- What needs to be done
The required answer is the data below, restated word for word with images omitted.

-- Provided records follows --

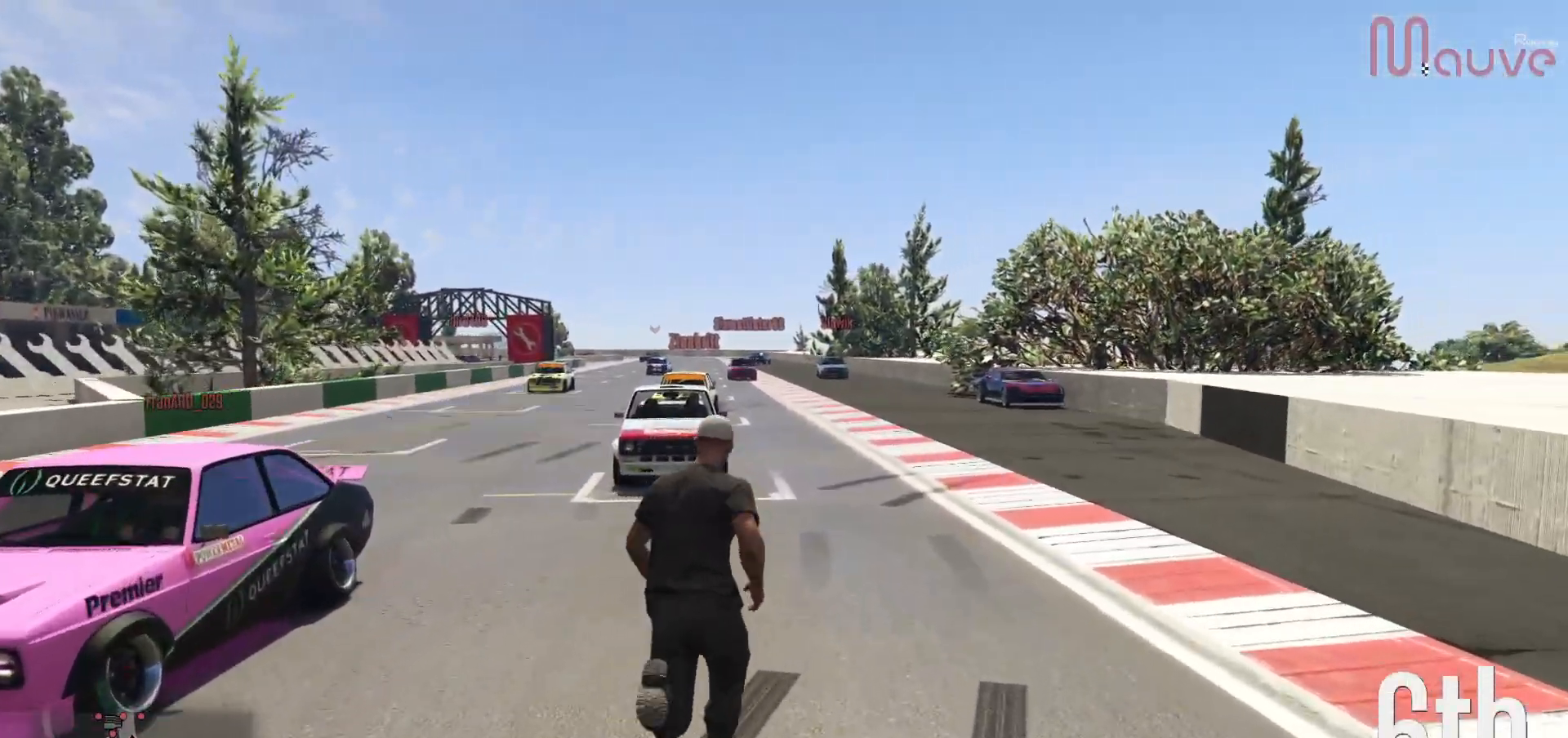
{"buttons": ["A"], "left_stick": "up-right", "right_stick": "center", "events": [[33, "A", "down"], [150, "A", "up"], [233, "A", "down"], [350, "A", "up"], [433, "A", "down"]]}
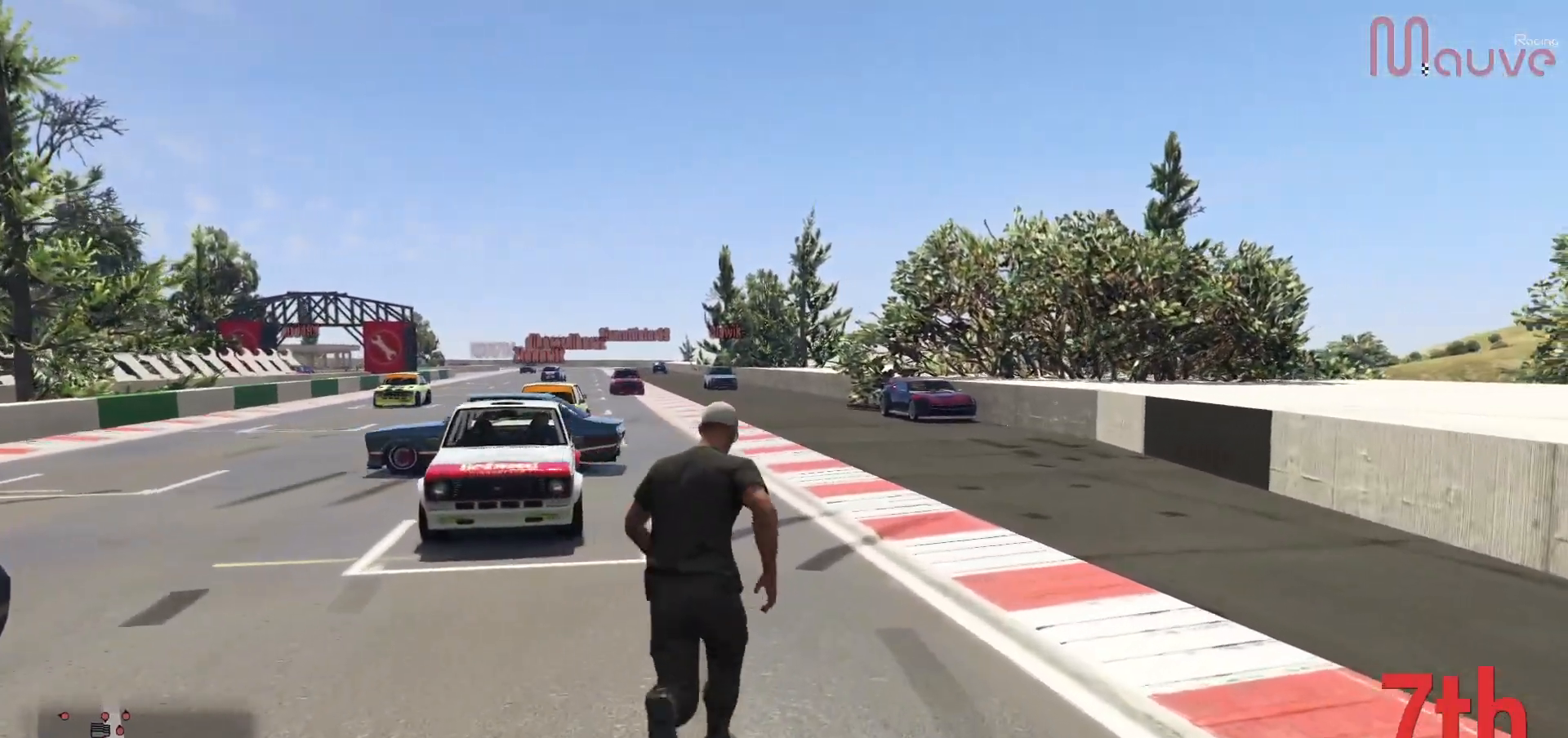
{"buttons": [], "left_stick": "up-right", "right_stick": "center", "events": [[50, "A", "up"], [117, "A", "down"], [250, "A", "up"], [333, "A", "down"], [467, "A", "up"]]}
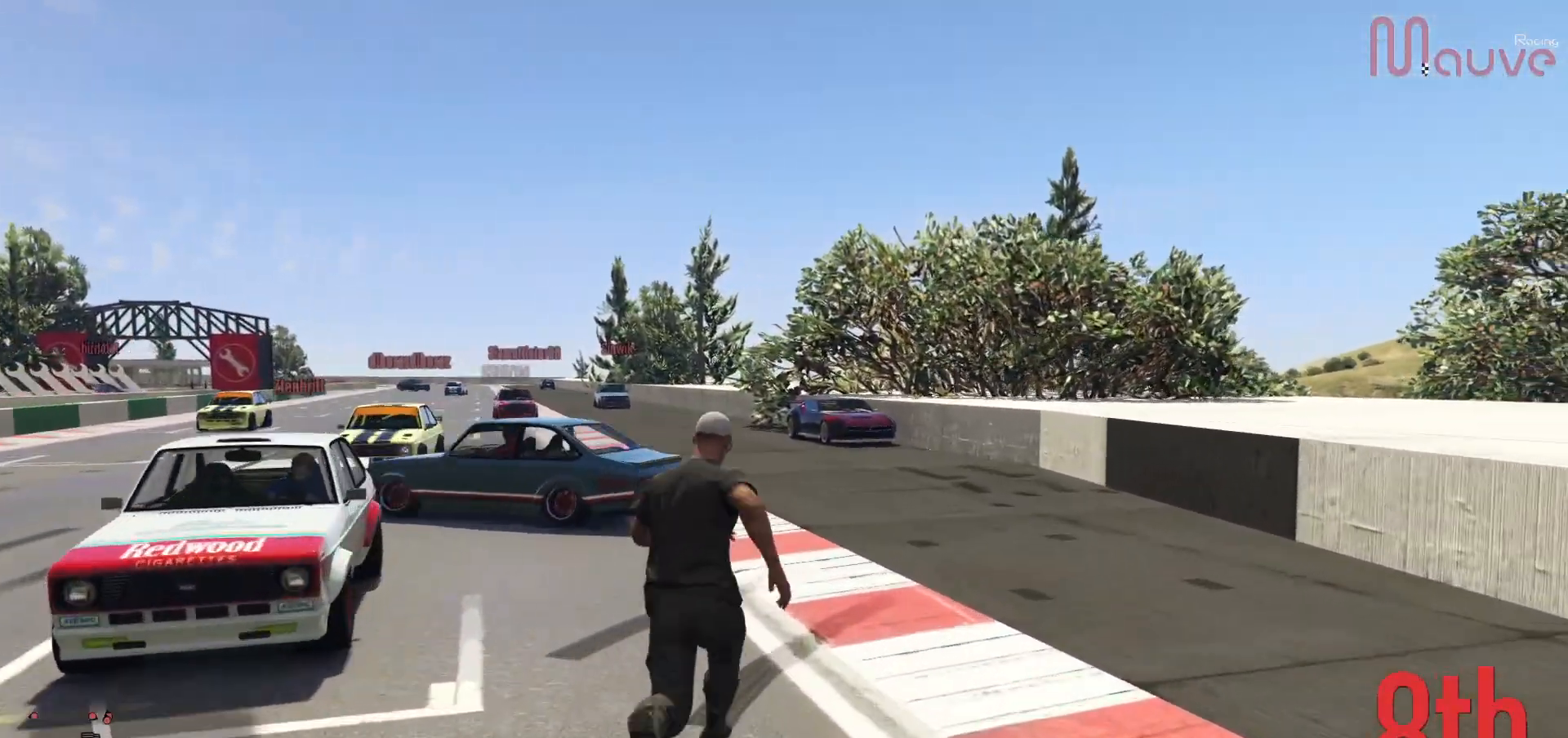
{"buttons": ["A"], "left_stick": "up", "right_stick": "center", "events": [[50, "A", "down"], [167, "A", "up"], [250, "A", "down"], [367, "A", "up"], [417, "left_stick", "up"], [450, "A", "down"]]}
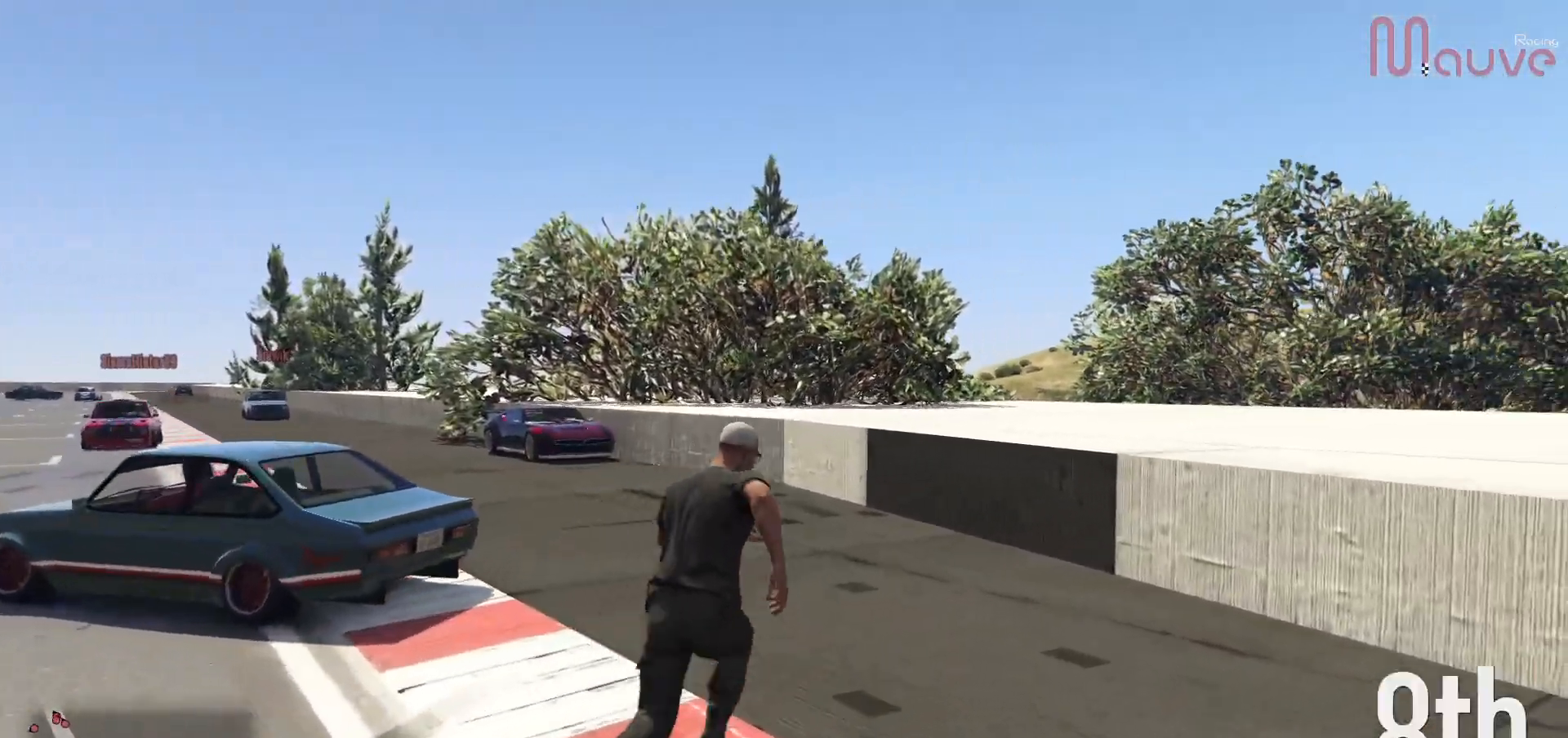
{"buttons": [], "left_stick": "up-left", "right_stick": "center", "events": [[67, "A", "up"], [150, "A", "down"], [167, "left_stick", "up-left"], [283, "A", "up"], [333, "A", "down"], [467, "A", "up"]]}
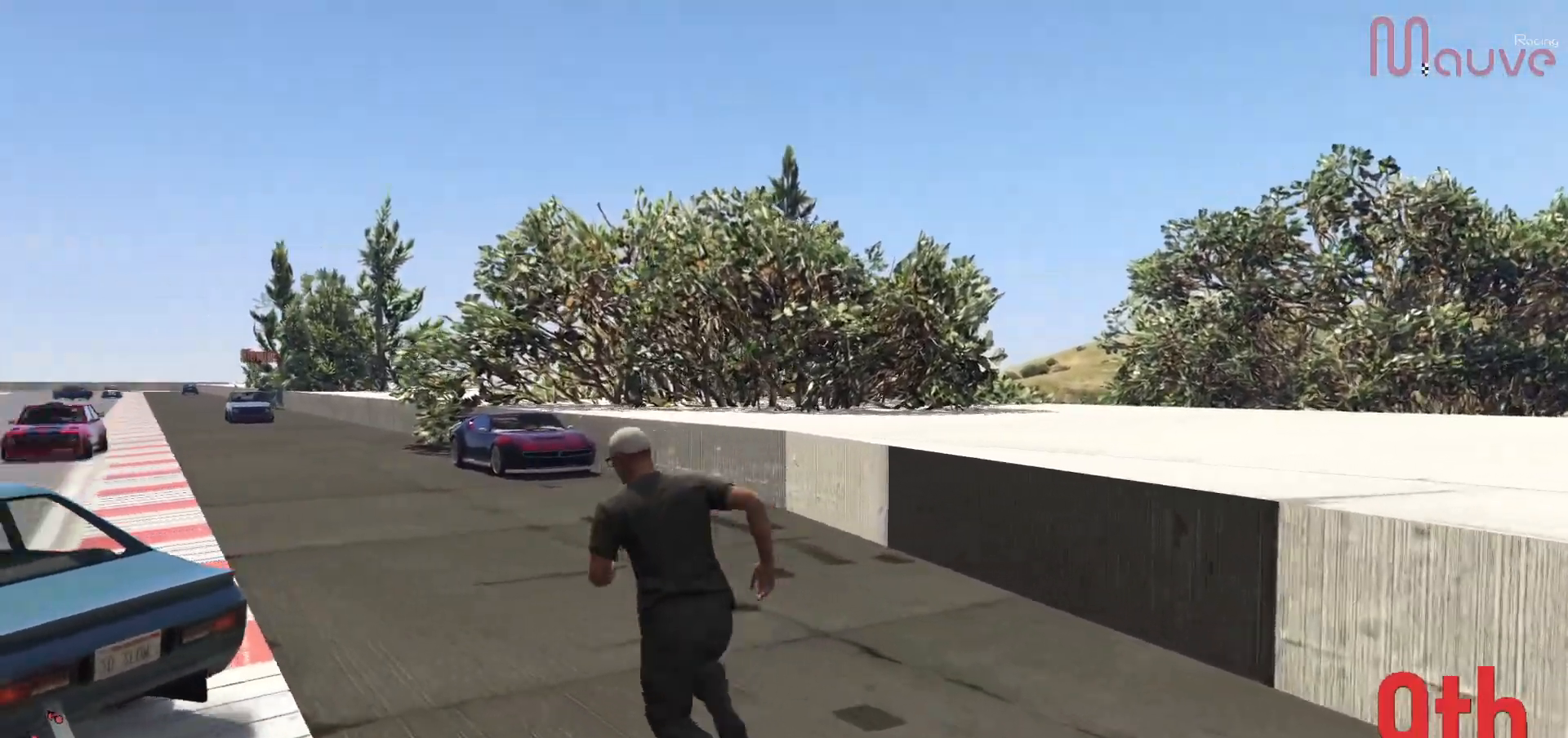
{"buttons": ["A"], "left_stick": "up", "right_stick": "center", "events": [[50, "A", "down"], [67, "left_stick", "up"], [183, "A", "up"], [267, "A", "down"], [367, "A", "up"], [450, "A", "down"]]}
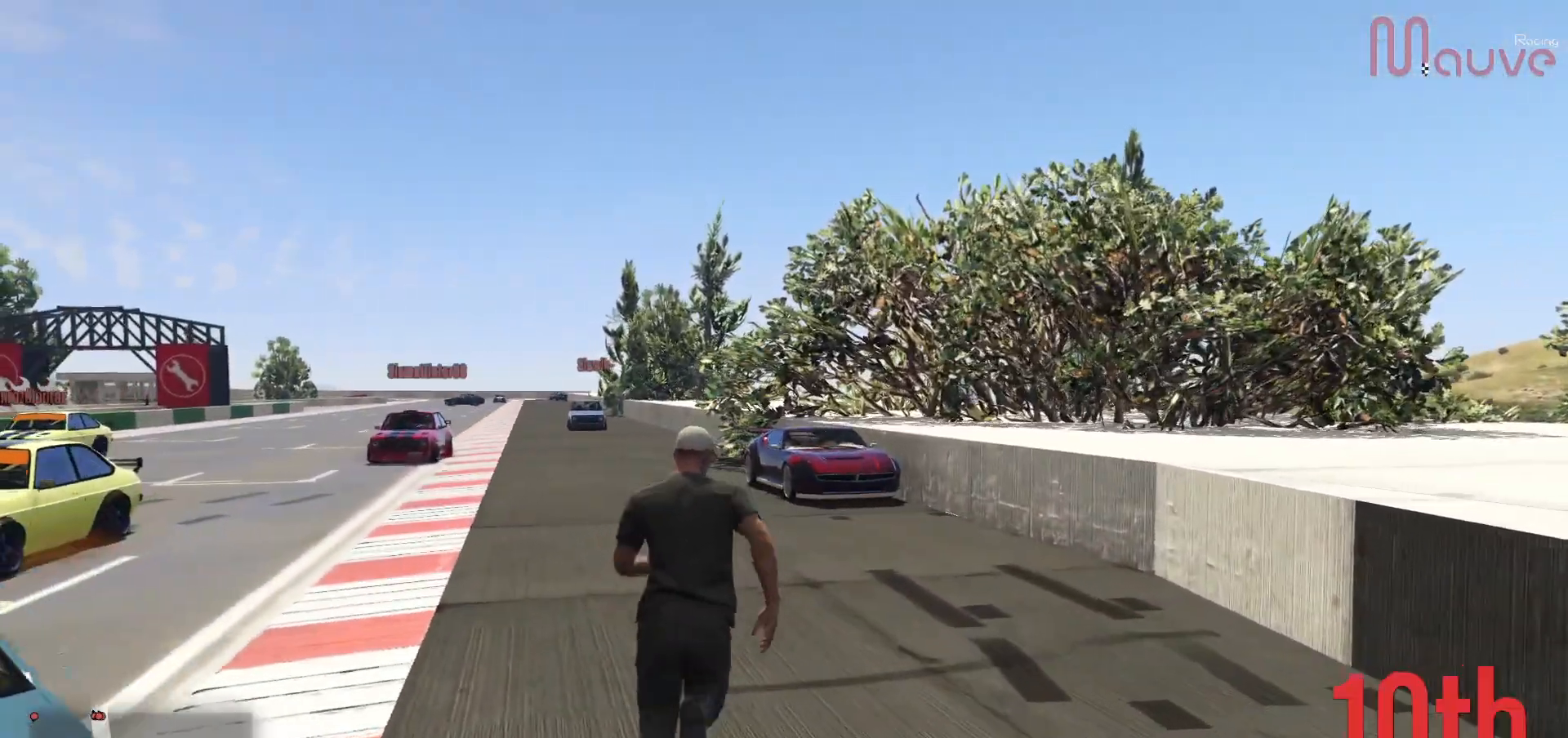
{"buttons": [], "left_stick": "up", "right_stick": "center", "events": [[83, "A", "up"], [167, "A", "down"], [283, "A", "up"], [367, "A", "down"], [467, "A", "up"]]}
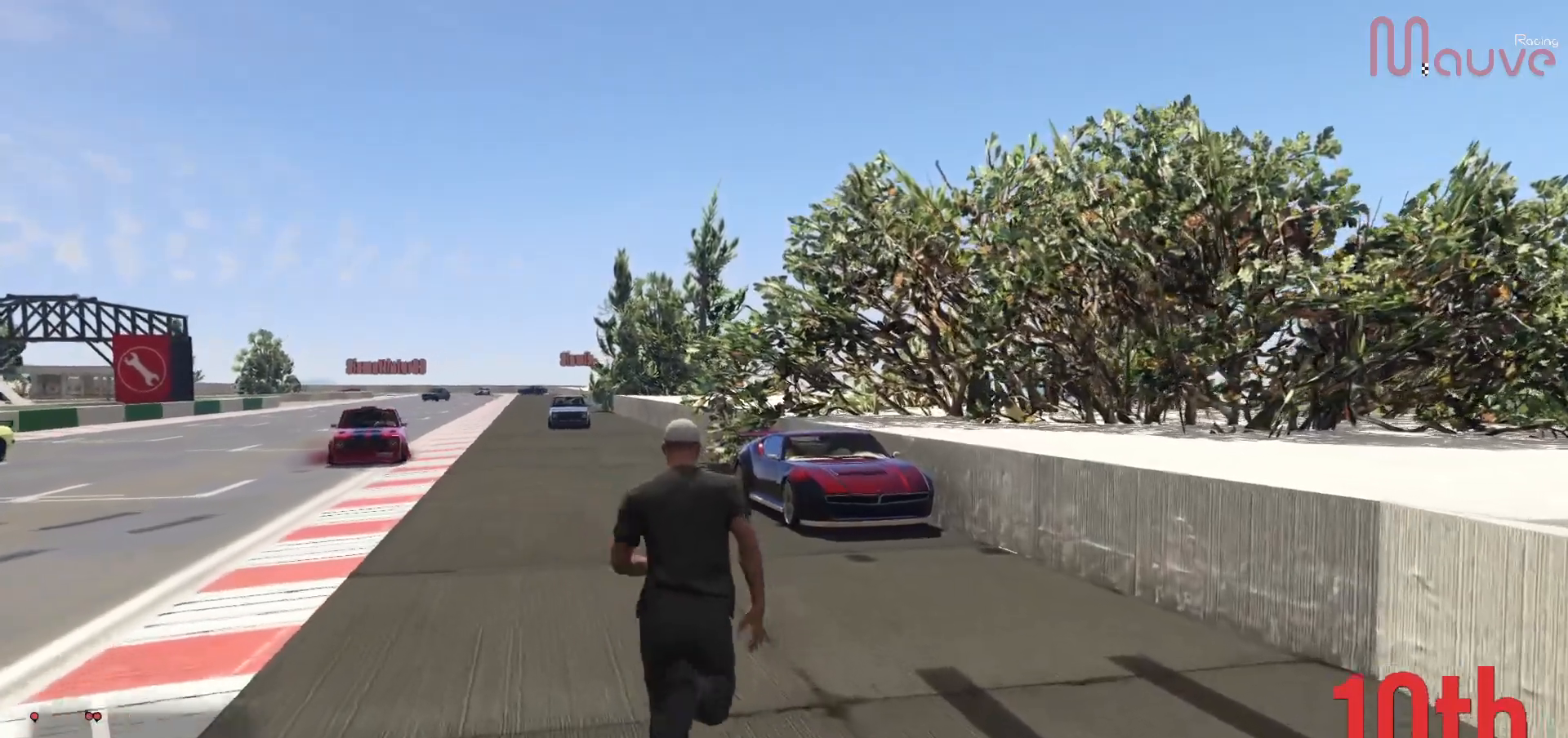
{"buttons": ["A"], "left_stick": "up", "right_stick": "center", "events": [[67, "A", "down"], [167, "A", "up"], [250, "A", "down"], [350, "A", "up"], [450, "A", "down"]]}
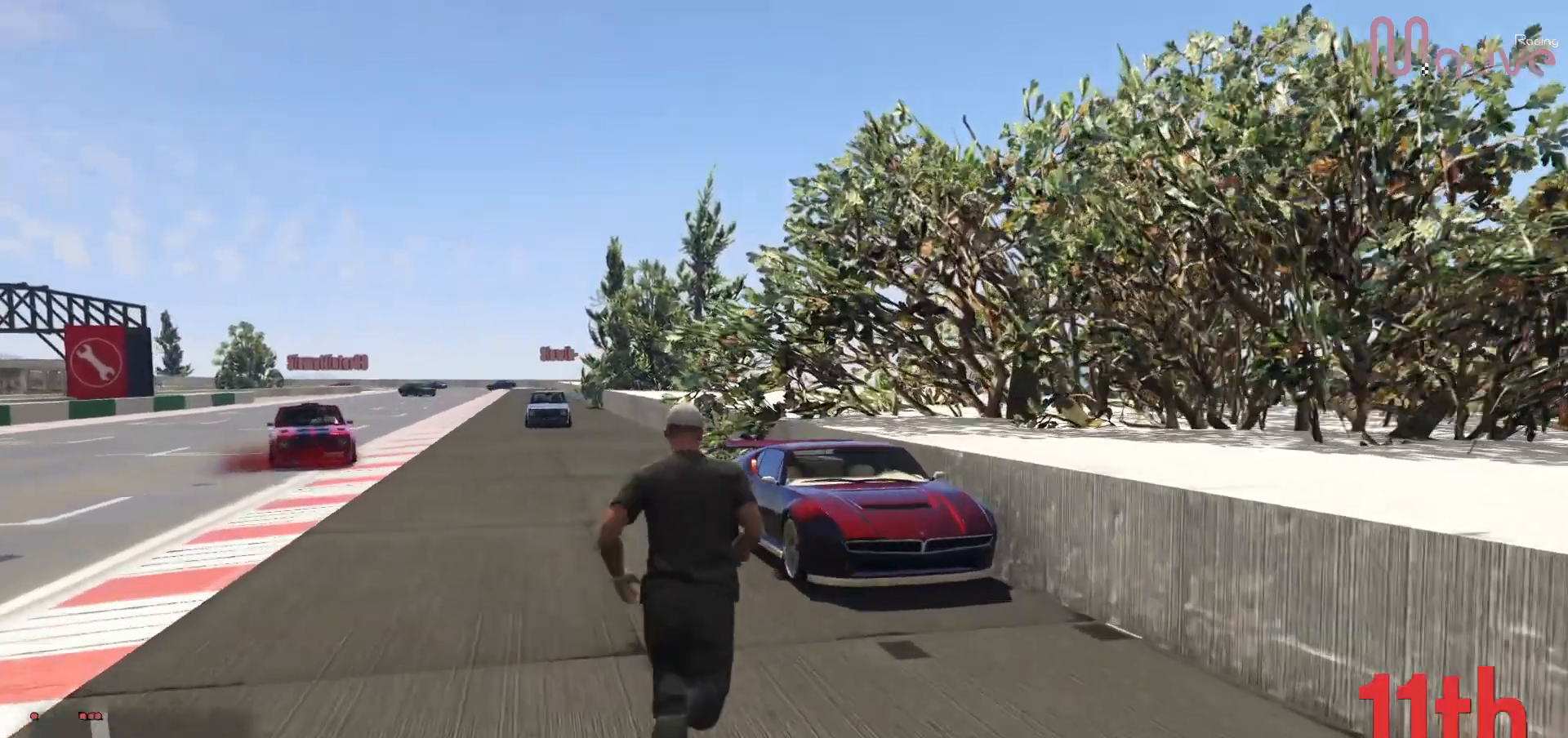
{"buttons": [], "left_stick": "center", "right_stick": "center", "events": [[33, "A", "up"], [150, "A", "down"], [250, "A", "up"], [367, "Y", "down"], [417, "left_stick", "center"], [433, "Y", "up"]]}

-- Provided records concluded --

- The answer
{"buttons": ["A"], "left_stick": "up-right", "right_stick": "center", "events": [[33, "A", "down"], [150, "A", "up"], [233, "A", "down"], [350, "A", "up"], [433, "A", "down"]]}
{"buttons": [], "left_stick": "up-right", "right_stick": "center", "events": [[50, "A", "up"], [117, "A", "down"], [250, "A", "up"], [333, "A", "down"], [467, "A", "up"]]}
{"buttons": ["A"], "left_stick": "up", "right_stick": "center", "events": [[50, "A", "down"], [167, "A", "up"], [250, "A", "down"], [367, "A", "up"], [417, "left_stick", "up"], [450, "A", "down"]]}
{"buttons": [], "left_stick": "up-left", "right_stick": "center", "events": [[67, "A", "up"], [150, "A", "down"], [167, "left_stick", "up-left"], [283, "A", "up"], [333, "A", "down"], [467, "A", "up"]]}
{"buttons": ["A"], "left_stick": "up", "right_stick": "center", "events": [[50, "A", "down"], [67, "left_stick", "up"], [183, "A", "up"], [267, "A", "down"], [367, "A", "up"], [450, "A", "down"]]}
{"buttons": [], "left_stick": "up", "right_stick": "center", "events": [[83, "A", "up"], [167, "A", "down"], [283, "A", "up"], [367, "A", "down"], [467, "A", "up"]]}
{"buttons": ["A"], "left_stick": "up", "right_stick": "center", "events": [[67, "A", "down"], [167, "A", "up"], [250, "A", "down"], [350, "A", "up"], [450, "A", "down"]]}
{"buttons": [], "left_stick": "center", "right_stick": "center", "events": [[33, "A", "up"], [150, "A", "down"], [250, "A", "up"], [367, "Y", "down"], [417, "left_stick", "center"], [433, "Y", "up"]]}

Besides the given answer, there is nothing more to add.